> Given problem
Reproduce everything from the line containing "order: Fagales" down to the end of the items, swapping "common name" for "vernacular name" and leaving all else unchanged.
======== Given data
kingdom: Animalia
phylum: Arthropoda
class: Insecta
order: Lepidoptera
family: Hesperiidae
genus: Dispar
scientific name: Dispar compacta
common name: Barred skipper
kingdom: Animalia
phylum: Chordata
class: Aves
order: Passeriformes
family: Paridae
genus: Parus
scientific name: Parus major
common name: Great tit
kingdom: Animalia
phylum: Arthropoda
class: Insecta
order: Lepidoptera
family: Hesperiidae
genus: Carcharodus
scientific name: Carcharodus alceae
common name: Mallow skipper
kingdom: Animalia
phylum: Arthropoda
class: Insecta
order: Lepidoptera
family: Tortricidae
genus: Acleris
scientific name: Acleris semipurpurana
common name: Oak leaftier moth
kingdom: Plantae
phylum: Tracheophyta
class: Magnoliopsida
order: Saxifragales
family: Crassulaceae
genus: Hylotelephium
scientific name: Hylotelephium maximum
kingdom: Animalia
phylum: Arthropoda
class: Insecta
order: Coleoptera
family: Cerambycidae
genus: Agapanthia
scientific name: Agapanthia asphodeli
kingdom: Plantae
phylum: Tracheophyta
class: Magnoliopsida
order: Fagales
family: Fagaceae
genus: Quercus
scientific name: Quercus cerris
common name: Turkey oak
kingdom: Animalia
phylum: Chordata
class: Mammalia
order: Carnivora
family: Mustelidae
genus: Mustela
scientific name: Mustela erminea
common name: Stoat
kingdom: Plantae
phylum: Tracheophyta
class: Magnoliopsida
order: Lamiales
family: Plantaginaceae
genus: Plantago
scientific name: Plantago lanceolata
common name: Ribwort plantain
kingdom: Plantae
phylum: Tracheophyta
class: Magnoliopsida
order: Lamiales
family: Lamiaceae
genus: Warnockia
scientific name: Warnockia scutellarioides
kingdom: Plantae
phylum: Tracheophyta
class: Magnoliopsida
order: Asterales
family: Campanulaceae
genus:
================
> Correct output
order: Fagales
family: Fagaceae
genus: Quercus
scientific name: Quercus cerris
vernacular name: Turkey oak
kingdom: Animalia
phylum: Chordata
class: Mammalia
order: Carnivora
family: Mustelidae
genus: Mustela
scientific name: Mustela erminea
vernacular name: Stoat
kingdom: Plantae
phylum: Tracheophyta
class: Magnoliopsida
order: Lamiales
family: Plantaginaceae
genus: Plantago
scientific name: Plantago lanceolata
vernacular name: Ribwort plantain
kingdom: Plantae
phylum: Tracheophyta
class: Magnoliopsida
order: Lamiales
family: Lamiaceae
genus: Warnockia
scientific name: Warnockia scutellarioides
kingdom: Plantae
phylum: Tracheophyta
class: Magnoliopsida
order: Asterales
family: Campanulaceae
genus:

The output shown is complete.